======== EXCERPT PROVIDED

Another example is of 'Devdasis' in
India. In some parts of South and West
India, the young girls are involuntarily
offered to some temples as 'slaves of
God'. In reality, this means that they
are sexually abused throughout their
lives by their so called 'Gurus' or
priests and sometimes, are forced to
act as child prostitutes. They also
suffer through the torture of beating,
being physically tied down and being
starved nearly to death. In cases where
these girls get pregnant through their
abuse, they are forced to abort their
children or return to their family and
community who will never accept them.
The
fast growth of middle class in the era
of globalisation is a phenomena where
most adult members of the family engage
in earning to meet their consumer deeds.
This often leads to families looking
for outside domestic help. Too often,
children are seen as the most suitable
for domestic work as they are the cheapest,
docile and physically and mentally vulnerable.

================
======== RECORDED INFORMATION

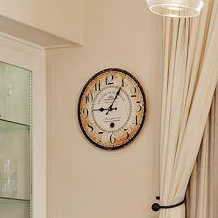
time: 9:05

================

■ INSTRUCTION
Transcribe the part of the passage above on the exploitation of children in India that opens with the words containing "This often leads" and closes with "and mentally vulnerable.".

■ IN RESPONSE
This often leads to families looking
for outside domestic help. Too often,
children are seen as the most suitable
for domestic work as they are the cheapest,
docile and physically and mentally vulnerable.